◆ WHAT YOU SHOULD DO
Reproduce all of the rows below, renaming "pose:" to "camera:" wherever it occurs and leaving everything else unchanged.

◆ TASK INPUTS
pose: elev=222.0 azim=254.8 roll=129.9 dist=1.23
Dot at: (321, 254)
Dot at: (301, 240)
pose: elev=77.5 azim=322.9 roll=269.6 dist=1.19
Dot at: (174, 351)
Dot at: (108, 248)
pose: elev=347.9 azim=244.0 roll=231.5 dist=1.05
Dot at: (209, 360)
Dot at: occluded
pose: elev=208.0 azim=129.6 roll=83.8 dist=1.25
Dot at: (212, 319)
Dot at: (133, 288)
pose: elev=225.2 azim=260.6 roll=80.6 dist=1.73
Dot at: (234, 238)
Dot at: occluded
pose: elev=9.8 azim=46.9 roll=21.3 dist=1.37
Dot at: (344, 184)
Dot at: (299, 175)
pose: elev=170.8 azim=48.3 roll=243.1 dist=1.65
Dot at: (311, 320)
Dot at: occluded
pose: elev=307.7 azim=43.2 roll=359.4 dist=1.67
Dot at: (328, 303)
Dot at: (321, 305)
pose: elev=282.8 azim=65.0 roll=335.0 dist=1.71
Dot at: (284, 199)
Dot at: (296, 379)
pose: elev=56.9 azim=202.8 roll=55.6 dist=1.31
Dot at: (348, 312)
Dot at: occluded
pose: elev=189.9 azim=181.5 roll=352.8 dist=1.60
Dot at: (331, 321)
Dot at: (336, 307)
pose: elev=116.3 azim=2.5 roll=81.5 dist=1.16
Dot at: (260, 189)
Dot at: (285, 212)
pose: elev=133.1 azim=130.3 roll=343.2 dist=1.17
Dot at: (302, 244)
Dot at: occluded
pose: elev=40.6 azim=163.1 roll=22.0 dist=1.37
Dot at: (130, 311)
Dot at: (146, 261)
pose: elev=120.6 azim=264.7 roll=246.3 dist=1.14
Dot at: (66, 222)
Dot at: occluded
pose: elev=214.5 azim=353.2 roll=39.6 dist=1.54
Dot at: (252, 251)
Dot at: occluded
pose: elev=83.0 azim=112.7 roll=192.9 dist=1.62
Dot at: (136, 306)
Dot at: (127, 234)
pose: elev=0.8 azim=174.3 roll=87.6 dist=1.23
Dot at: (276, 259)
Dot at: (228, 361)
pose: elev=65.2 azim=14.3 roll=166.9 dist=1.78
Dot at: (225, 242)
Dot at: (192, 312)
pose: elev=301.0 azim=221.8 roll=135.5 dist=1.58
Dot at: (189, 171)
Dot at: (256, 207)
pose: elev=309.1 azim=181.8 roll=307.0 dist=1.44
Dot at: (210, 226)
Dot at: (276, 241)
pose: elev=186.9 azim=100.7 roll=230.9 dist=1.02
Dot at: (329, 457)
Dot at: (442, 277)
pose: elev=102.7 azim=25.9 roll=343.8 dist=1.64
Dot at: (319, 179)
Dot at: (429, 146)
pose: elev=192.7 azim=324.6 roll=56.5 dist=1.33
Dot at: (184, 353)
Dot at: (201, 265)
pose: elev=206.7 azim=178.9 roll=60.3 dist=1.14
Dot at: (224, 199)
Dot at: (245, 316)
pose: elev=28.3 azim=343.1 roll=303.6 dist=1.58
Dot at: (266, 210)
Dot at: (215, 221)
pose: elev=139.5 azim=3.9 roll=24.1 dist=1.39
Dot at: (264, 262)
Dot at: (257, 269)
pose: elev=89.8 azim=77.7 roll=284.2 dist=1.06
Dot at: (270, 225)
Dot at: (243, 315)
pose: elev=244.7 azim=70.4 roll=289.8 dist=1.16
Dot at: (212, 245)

◆ SOLUTION FOR THIS EXERCISE
camera: elev=222.0 azim=254.8 roll=129.9 dist=1.23
Dot at: (321, 254)
Dot at: (301, 240)
camera: elev=77.5 azim=322.9 roll=269.6 dist=1.19
Dot at: (174, 351)
Dot at: (108, 248)
camera: elev=347.9 azim=244.0 roll=231.5 dist=1.05
Dot at: (209, 360)
Dot at: occluded
camera: elev=208.0 azim=129.6 roll=83.8 dist=1.25
Dot at: (212, 319)
Dot at: (133, 288)
camera: elev=225.2 azim=260.6 roll=80.6 dist=1.73
Dot at: (234, 238)
Dot at: occluded
camera: elev=9.8 azim=46.9 roll=21.3 dist=1.37
Dot at: (344, 184)
Dot at: (299, 175)
camera: elev=170.8 azim=48.3 roll=243.1 dist=1.65
Dot at: (311, 320)
Dot at: occluded
camera: elev=307.7 azim=43.2 roll=359.4 dist=1.67
Dot at: (328, 303)
Dot at: (321, 305)
camera: elev=282.8 azim=65.0 roll=335.0 dist=1.71
Dot at: (284, 199)
Dot at: (296, 379)
camera: elev=56.9 azim=202.8 roll=55.6 dist=1.31
Dot at: (348, 312)
Dot at: occluded
camera: elev=189.9 azim=181.5 roll=352.8 dist=1.60
Dot at: (331, 321)
Dot at: (336, 307)
camera: elev=116.3 azim=2.5 roll=81.5 dist=1.16
Dot at: (260, 189)
Dot at: (285, 212)
camera: elev=133.1 azim=130.3 roll=343.2 dist=1.17
Dot at: (302, 244)
Dot at: occluded
camera: elev=40.6 azim=163.1 roll=22.0 dist=1.37
Dot at: (130, 311)
Dot at: (146, 261)
camera: elev=120.6 azim=264.7 roll=246.3 dist=1.14
Dot at: (66, 222)
Dot at: occluded
camera: elev=214.5 azim=353.2 roll=39.6 dist=1.54
Dot at: (252, 251)
Dot at: occluded
camera: elev=83.0 azim=112.7 roll=192.9 dist=1.62
Dot at: (136, 306)
Dot at: (127, 234)
camera: elev=0.8 azim=174.3 roll=87.6 dist=1.23
Dot at: (276, 259)
Dot at: (228, 361)
camera: elev=65.2 azim=14.3 roll=166.9 dist=1.78
Dot at: (225, 242)
Dot at: (192, 312)
camera: elev=301.0 azim=221.8 roll=135.5 dist=1.58
Dot at: (189, 171)
Dot at: (256, 207)
camera: elev=309.1 azim=181.8 roll=307.0 dist=1.44
Dot at: (210, 226)
Dot at: (276, 241)
camera: elev=186.9 azim=100.7 roll=230.9 dist=1.02
Dot at: (329, 457)
Dot at: (442, 277)
camera: elev=102.7 azim=25.9 roll=343.8 dist=1.64
Dot at: (319, 179)
Dot at: (429, 146)
camera: elev=192.7 azim=324.6 roll=56.5 dist=1.33
Dot at: (184, 353)
Dot at: (201, 265)
camera: elev=206.7 azim=178.9 roll=60.3 dist=1.14
Dot at: (224, 199)
Dot at: (245, 316)
camera: elev=28.3 azim=343.1 roll=303.6 dist=1.58
Dot at: (266, 210)
Dot at: (215, 221)
camera: elev=139.5 azim=3.9 roll=24.1 dist=1.39
Dot at: (264, 262)
Dot at: (257, 269)
camera: elev=89.8 azim=77.7 roll=284.2 dist=1.06
Dot at: (270, 225)
Dot at: (243, 315)
camera: elev=244.7 azim=70.4 roll=289.8 dist=1.16
Dot at: (212, 245)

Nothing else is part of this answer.